| DATASET RECORDS |
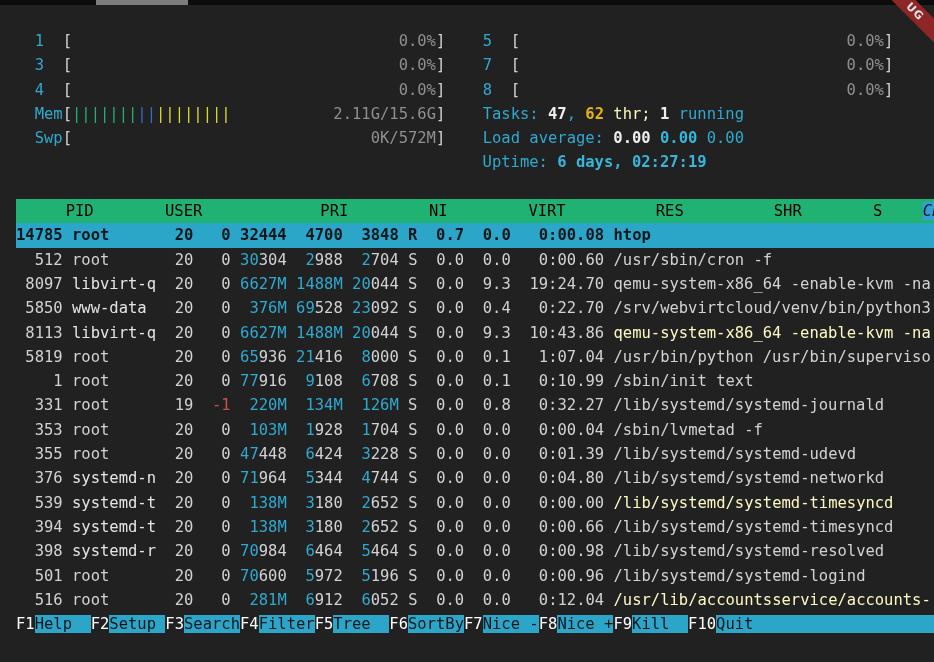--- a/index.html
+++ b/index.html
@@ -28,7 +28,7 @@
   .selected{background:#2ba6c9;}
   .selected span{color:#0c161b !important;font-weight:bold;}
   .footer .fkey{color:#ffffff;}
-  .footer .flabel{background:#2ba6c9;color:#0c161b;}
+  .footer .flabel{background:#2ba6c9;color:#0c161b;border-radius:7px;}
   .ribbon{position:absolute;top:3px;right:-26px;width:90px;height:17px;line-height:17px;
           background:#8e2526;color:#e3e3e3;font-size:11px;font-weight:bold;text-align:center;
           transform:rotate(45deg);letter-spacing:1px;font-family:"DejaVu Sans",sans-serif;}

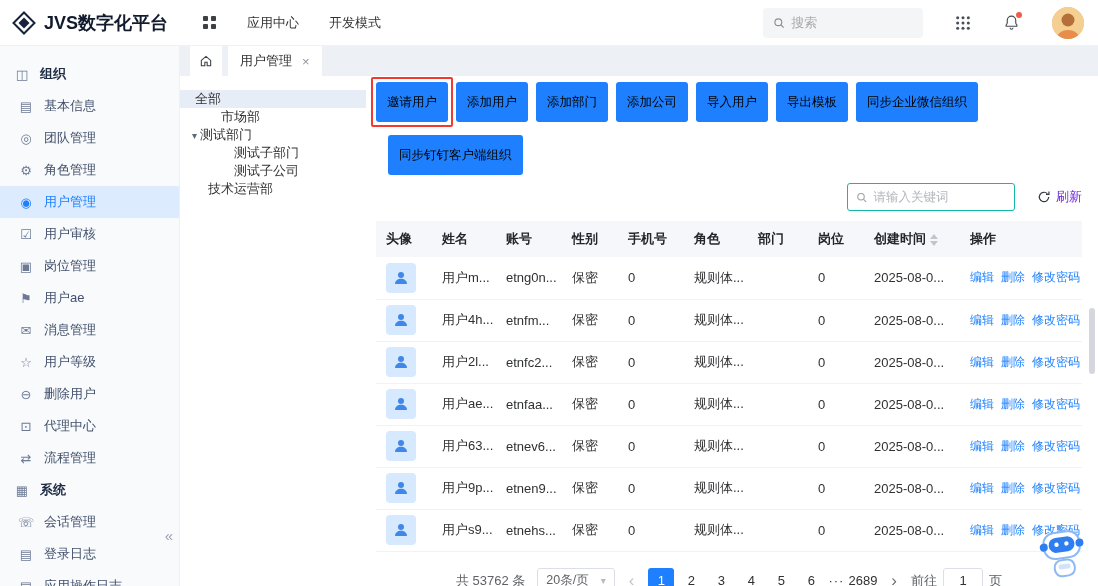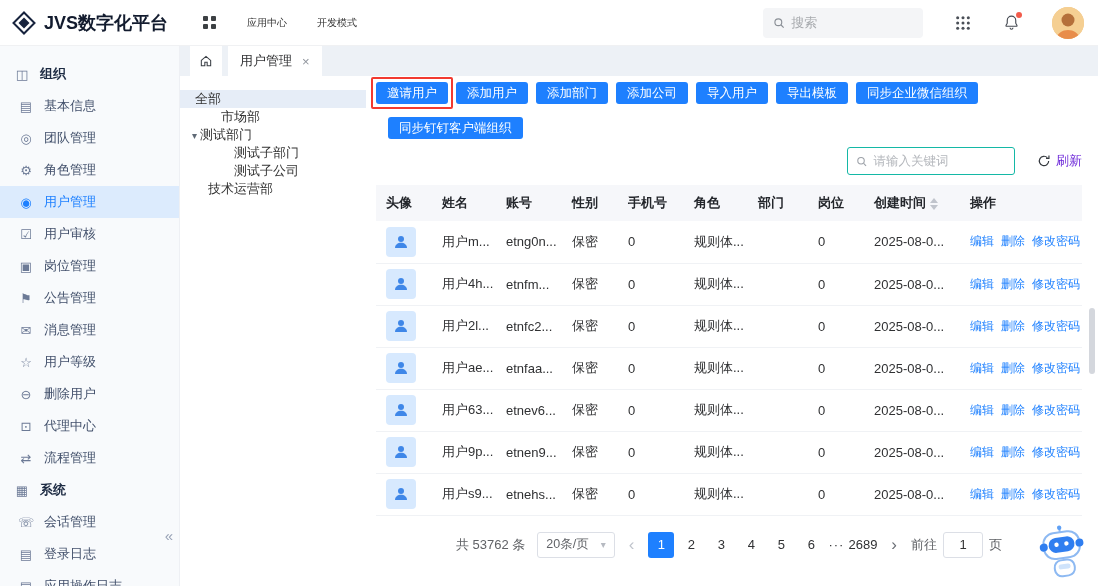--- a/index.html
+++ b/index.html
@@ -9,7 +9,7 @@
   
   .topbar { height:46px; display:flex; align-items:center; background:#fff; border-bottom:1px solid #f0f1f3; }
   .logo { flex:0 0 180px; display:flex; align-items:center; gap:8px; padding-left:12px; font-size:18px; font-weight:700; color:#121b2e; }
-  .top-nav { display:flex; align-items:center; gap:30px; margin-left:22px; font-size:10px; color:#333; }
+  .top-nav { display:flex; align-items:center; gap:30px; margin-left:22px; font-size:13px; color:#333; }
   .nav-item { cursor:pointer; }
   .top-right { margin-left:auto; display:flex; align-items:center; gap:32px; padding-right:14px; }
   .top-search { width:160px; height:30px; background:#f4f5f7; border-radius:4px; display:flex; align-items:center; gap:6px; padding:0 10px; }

==

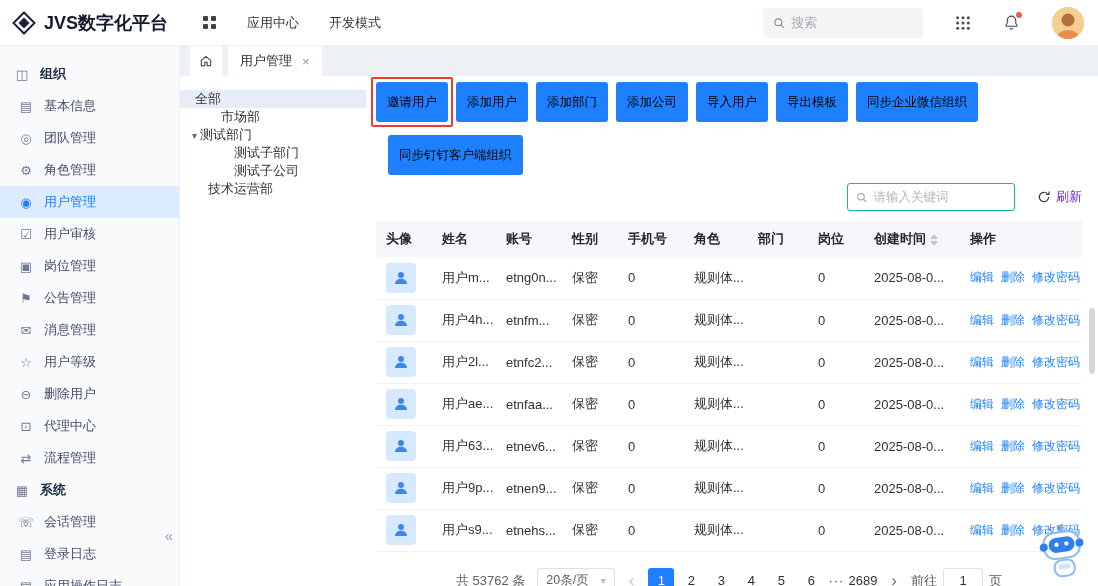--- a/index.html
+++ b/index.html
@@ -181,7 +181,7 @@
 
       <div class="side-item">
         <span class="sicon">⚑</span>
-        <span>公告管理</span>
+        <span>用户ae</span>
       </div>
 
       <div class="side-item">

| ACTIVITY |
State the number of lines in the records that include the word "weight", and add nothing to it.

| TASK OUTPUT |
3